JDK-8292872 : MatchResult should provide values of named-capturing groups
  • Type: CSR
  • Component: core-libs
  • Sub-Component: java.util.regex
  • Priority: P4
  • Status: Provisional
  • Resolution: Unresolved
  • Fix Versions: 20
  • Submitted: 2022-08-24
  • Updated: 2022-09-19
Related Reports
CSR :  
Description
Summary
-------

`java.util.regex.MatchResult` lacks the ability to use group names rather than group numbers to query the result.
This proposal aims to add `start(String)`, `end(String)` and `group(String)` for that. In addition, it adds `namedGroups()` to obtain a mapping from group names to group numbers, as well as `hasMatch()` to query whether a match was successful.

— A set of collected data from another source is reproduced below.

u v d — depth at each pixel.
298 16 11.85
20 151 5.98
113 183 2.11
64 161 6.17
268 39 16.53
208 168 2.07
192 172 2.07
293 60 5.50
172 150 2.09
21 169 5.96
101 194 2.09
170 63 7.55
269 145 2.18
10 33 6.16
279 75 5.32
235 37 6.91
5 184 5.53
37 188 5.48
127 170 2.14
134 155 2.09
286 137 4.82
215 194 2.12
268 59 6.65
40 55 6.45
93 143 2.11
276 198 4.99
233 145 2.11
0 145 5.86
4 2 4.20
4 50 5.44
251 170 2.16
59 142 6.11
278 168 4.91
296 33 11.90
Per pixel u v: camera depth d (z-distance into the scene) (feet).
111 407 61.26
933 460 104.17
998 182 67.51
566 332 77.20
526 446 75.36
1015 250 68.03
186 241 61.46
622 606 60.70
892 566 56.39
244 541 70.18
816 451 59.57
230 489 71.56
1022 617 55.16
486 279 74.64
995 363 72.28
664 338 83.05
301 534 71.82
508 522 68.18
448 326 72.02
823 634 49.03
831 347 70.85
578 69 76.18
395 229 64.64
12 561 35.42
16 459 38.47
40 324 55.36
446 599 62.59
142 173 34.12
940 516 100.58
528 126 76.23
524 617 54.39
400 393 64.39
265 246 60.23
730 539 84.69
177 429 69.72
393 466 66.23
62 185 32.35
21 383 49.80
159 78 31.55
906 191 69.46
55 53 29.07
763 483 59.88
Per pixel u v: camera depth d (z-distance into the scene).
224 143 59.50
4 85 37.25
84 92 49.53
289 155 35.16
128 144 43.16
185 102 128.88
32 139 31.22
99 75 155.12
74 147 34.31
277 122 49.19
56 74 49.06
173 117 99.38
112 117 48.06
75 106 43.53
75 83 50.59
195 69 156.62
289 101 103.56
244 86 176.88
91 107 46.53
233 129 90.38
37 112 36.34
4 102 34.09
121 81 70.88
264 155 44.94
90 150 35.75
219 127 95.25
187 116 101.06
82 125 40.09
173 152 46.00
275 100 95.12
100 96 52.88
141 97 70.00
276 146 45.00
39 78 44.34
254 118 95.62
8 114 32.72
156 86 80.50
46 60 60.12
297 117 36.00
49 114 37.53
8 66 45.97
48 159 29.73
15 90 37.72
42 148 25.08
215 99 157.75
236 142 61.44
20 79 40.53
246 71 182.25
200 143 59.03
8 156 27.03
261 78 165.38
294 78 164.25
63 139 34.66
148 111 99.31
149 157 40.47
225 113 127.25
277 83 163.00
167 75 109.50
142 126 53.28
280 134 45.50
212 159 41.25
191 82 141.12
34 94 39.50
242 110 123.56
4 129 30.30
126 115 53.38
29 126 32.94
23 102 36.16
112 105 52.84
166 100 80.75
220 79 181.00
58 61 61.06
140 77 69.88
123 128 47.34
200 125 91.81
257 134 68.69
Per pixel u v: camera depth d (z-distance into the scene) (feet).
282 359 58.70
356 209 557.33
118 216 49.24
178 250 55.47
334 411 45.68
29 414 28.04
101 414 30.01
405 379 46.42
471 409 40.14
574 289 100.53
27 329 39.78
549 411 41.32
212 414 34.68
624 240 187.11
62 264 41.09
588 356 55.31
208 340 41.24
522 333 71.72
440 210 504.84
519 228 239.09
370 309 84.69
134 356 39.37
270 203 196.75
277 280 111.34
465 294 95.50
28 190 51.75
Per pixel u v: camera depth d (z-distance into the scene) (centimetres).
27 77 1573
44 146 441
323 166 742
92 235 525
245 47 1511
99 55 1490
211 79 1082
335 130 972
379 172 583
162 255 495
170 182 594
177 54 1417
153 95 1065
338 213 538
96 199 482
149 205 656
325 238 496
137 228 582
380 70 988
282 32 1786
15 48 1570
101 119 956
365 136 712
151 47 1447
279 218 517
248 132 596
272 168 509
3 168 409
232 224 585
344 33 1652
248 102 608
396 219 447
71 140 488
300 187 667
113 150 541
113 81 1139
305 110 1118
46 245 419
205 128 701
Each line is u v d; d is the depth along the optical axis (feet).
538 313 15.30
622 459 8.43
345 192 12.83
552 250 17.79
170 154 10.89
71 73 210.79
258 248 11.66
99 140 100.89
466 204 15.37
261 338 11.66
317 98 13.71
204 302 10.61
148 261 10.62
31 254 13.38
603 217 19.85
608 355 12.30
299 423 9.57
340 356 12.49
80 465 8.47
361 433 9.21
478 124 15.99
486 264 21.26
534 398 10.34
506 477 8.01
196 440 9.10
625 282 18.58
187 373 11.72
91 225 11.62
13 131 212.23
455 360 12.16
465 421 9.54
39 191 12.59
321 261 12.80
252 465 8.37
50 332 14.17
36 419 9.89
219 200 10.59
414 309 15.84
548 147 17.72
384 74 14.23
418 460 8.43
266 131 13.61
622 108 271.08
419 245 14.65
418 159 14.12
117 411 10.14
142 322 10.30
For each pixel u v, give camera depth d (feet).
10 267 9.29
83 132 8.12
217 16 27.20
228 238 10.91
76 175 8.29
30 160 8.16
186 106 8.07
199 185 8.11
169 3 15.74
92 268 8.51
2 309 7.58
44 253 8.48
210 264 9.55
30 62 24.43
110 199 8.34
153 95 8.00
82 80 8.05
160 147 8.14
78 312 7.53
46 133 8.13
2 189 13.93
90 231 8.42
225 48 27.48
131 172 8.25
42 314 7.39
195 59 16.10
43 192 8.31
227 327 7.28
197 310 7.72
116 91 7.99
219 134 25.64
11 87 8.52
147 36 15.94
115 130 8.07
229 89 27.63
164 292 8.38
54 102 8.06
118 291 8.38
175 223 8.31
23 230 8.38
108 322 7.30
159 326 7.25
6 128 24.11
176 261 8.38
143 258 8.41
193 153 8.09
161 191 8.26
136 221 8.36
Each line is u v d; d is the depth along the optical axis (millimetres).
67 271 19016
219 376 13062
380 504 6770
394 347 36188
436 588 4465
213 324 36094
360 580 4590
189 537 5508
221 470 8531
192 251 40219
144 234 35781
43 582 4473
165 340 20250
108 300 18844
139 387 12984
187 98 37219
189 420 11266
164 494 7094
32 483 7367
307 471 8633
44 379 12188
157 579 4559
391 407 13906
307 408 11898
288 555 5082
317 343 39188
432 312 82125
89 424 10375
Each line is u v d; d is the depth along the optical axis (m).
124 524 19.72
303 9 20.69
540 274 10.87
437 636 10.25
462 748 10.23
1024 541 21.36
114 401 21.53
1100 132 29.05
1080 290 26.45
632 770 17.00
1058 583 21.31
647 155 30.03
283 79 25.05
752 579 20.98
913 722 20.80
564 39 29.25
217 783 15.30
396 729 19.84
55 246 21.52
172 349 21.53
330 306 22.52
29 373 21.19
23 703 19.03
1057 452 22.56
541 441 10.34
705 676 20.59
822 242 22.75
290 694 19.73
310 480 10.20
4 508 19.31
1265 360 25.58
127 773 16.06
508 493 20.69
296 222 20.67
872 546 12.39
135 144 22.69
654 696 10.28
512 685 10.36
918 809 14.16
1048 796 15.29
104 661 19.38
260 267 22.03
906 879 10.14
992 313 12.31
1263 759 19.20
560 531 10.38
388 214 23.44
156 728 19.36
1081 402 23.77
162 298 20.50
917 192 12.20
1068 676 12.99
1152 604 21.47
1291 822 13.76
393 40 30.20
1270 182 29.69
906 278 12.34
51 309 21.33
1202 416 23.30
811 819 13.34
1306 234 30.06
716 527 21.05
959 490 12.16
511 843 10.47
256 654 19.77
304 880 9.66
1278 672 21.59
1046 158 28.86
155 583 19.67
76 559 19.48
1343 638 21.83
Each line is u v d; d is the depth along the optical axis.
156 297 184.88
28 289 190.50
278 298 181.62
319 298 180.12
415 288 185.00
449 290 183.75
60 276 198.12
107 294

`java.util.regex.Pattern` also adds a public `namedGroups()`.

Problem
-------

Interface `java.util.regex.MatchResult` currently offers a way to query the result details by using group numbers. But a regex pattern can specify named capturing groups as well.

While `java.util.regex.Matcher` exposes methods `start(String)`, `end(String)` and `group(String)` that accept group names, the superinterface `java.util.regex.MatchResult` does not.

Solution
--------

Default methods `start(String)`, `end(String)` and `group(String)` are added to `java.util.regex.MatchResult`. They rely on the presence of default method `namedGroups()`, which must be overridden to return a mapping from group names to the corresponding group number.

In addition, the interface add a `hasMatch()`, which must be overridden to return whether a previous match operation was successful.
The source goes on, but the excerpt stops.